Sur mon Teppaz, j’ai écouté Garde-moi la dernière danse par Danielle Darrieux. Encore une comédienne qui chante ? C’est ce que je croyais aussi avant de lire les propos de Paul Vecchiali recueillis par Denis Dahon et Jérôme Reybaud pour la revue en ligne lalalala. Le cinéaste connaît la chanson. A le lire, on comprend que Danielle Darrieux est aussi une chanteuse qui joue la comédie : « […] elle a le sens de la mélodie, le sens du mot, elle est d’abord d’une diction absolument impeccable […]. Je pense qu’elle a l’oreille absolue, elle dit que non.

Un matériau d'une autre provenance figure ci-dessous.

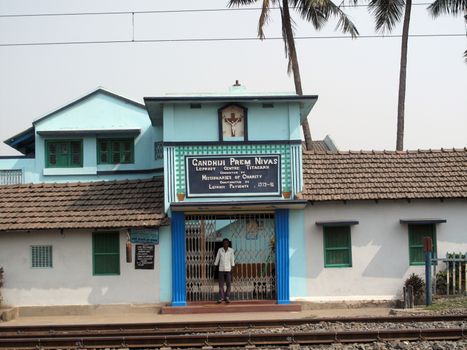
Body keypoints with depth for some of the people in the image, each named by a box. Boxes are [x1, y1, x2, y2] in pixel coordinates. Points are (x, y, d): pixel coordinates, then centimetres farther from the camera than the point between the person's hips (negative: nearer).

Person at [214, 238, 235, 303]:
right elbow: (217, 259, 7)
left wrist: (232, 267, -6)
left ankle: (227, 297, 10)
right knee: (221, 284, -1)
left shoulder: (231, 250, -1)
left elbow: (232, 259, -1)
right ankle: (221, 298, 1)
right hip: (221, 269, 1)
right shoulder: (220, 250, 1)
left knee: (228, 284, -1)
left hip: (228, 269, 0)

Tout de suite elle attrape le truc, dans la seconde même et je dois dire qu’un des moments des plus importants de ma vie c’est quand elle a chanté En haut des marches (1) pour le générique. »
La discographie de Danielle Darrieux, récompensée par un Grand Prix du Disque en 1960, étaye ces propos.
A une époque où plusieurs interprètes se partageaient un même titre, elle a enregistré Petite Fleur, Ballade irlandaise ou Le Temps du muguet, qu’on a respectivement davantage entendus par Henri Salvador, Bourvil et Francis Lemarque. Sa version de l’adaptation française de Save the Last Dance For Me, un standard du duo de bons faiseurs que formaient Doc Pomus et Mort Shuman, a connu le même sort : Maya Casabianca – bien oubliée – et Dalida – inoubliable (2) – raflent la mise avec leurs versions saupoudrées de cha-cha-cha.
Une écoute attentive des trois enregistrements montrent que si les deux premières interprètes ont respecté les paroles d’André Salvet et François Llenas, Danielle Darrieux a, pour sa part, pris quelques libertés : « Qui m’ conduiras ce soir chez moi » devient « Qui m’accompagneras chez moi » ; « Veut que tu l’accompagnes jusqu’à la maison » se transforme en « Cherche à t’entraîner jusqu’à sa maison »… En 1976, c’est au tour de Mort Shuman, venu faire une carrière de chanteur en France, de reprendre légèrement le texte pour se tricoter une version masculine : « Dans les bras de celles que tu entraînes au loin » tourne alors à « dans les bras de ceux qui t’entraînent au loin »… Enfin, en 1988, Boris Bergman écrira Danse avant de tomber, très loin des paroles originales, pour Carole Laure. Une autre comédienne qui chante et chanteuse qui joue la comédie.
René Troin
(1) Long-métrage de 1983. Paul Vecchiali a fait chanter d’autres comédiennes au fil de ses films : Hélène Surgère dans Femmes femmes (1974), Marianne Basler dans Rosa la rose, fille publique (1986)…
(2) Ne ruez pas dans les commentaires, comme d’autres dans les brancards : cet adjectif constitue un private joke à l’usage exclusif de Marie-Françoise – celle-là même qui « rêve de chansons ».
Danielle Darrieux, Garde-moi la dernière danse (paroles et musique originales :
Doc Pomus et Mort Shuman – paroles françaises : André Salvet et François Llenas), 1961.